Criticism has also been levelled at the self-assessment forms; they can be ambiguous or subjective with very little guidance. One surgical self-assessment form asked candidates, “Do you operate at the level of a CT2, ST3 or ST5?” with points increasing respectively for each level. My question here would beshould we really be giving higher scores to people who purport to operate at a higher level than expected for their training grade?  Or does this perhaps show a dangerous lack of insight for those candidates who have not had the years of training to support this suggestion? 

The lack of face to face interviews means that candidates who have done multiple courses, PhDs or had innumerable publications, will score best, ignoring those who were perhaps more proficient in communicating with patients or very capable with practical tasks. 

Future psychiatrists and general practitioners will not have any form of interview and I struggle to see how the “reliable and validated” Multi-Speciality Recruitment Assessment will identify those doctors fit to be recruited into a profession that has communication and care as its cornerstone. [3] I think I speak for many trainees when I express concern at a move towards the increased use of scoring matrices and self-assessment during the recruitment of future specialist doctors in training. 
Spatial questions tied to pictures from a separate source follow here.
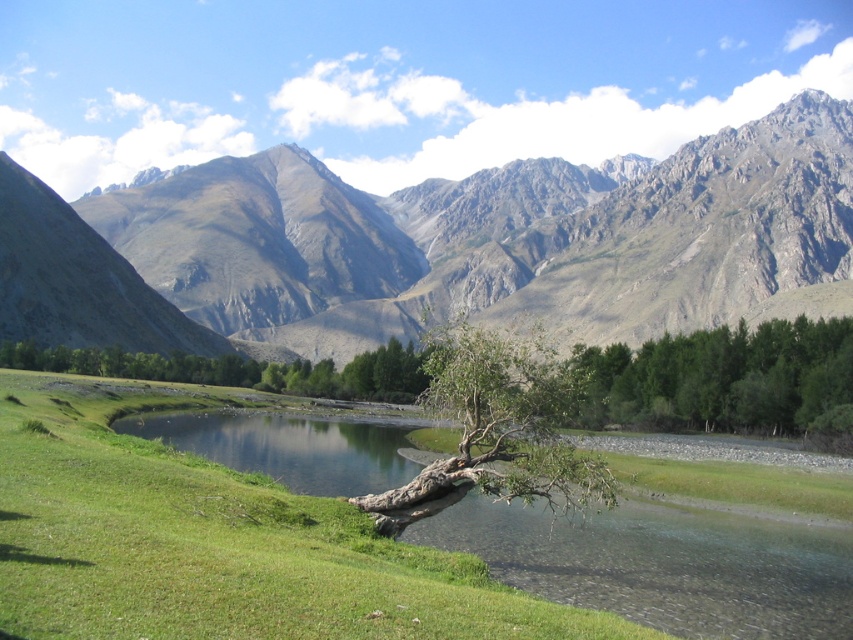
Does clear water at center appear on the left side of brown rough tree trunk at lower center?

Yes, clear water at center is to the left of brown rough tree trunk at lower center.

Can you confirm if clear water at center is smaller than brown rough tree trunk at lower center?

Actually, clear water at center might be larger than brown rough tree trunk at lower center.

This screenshot has width=853, height=640. Describe the element at coordinates (663, 564) in the screenshot. I see `clear water at center` at that location.

Where is `clear water at center`? This screenshot has width=853, height=640. clear water at center is located at coordinates (663, 564).

Does clear water at center appear under green leafy trees at lower right?

Yes.

Which is more to the right, clear water at center or green leafy trees at lower right?

green leafy trees at lower right

Between point (469, 548) and point (665, 371), which one is positioned in front?

Point (469, 548) is in front.

The image size is (853, 640). I want to click on clear water at center, so click(663, 564).

Which of these two, green leafy trees at lower right or brown rough tree trunk at lower center, stands shorter?

Standing shorter between the two is brown rough tree trunk at lower center.

How much distance is there between green leafy trees at lower right and brown rough tree trunk at lower center?

The distance of green leafy trees at lower right from brown rough tree trunk at lower center is 70.87 meters.

This screenshot has width=853, height=640. I want to click on green leafy trees at lower right, so click(717, 378).

At what (x,y) coordinates should I click in order to perform the action: click on green leafy trees at lower right. Please return your answer as a coordinate pair (x, y). Looking at the image, I should click on (717, 378).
Our profession thrives because of the varied skill base and non-technical skills of doctors and these are not always captured through online tests. There is a growing concern that moving to digital, algorithm-based assessment as the mainstay may mean we miss out on genuinely brilliant doctors. Some trainees may not have published in international journals, but they pass the gold standard colleague test: you would want them to look after your family.

In these unprecedented times most trainees will appreciate, albeit with some reservations, clarification of the plan for the year ahead. That said, whilst HEE have done their best to carry on with specialty recruitment in a difficult situation, I think we should be cautious about accepting the new process as the status quo. In order to continue to provide the best care to our patients and maintain a diverse workforce of compassionate individuals we must ensure that we have a robust method of recruiting doctors. And this, I would argue, might require more than an online test. 

Clara Munro, Editorial registrar and clinical fellow, The BMJ, and general surgical trainee, North East England.


  1. National Neurosurgery ST1 & ST3 Recruitment | Health Education Yorkshire and Humber. (accessed 27 Oct 2020).
  2. National Selection to General Surgery and Vascular Surgery training in 2020. (accessed 27 Oct 2020).
  3. Multi-Specialty Recruitment Assessment (MSRA)-Test Blueprint & Information.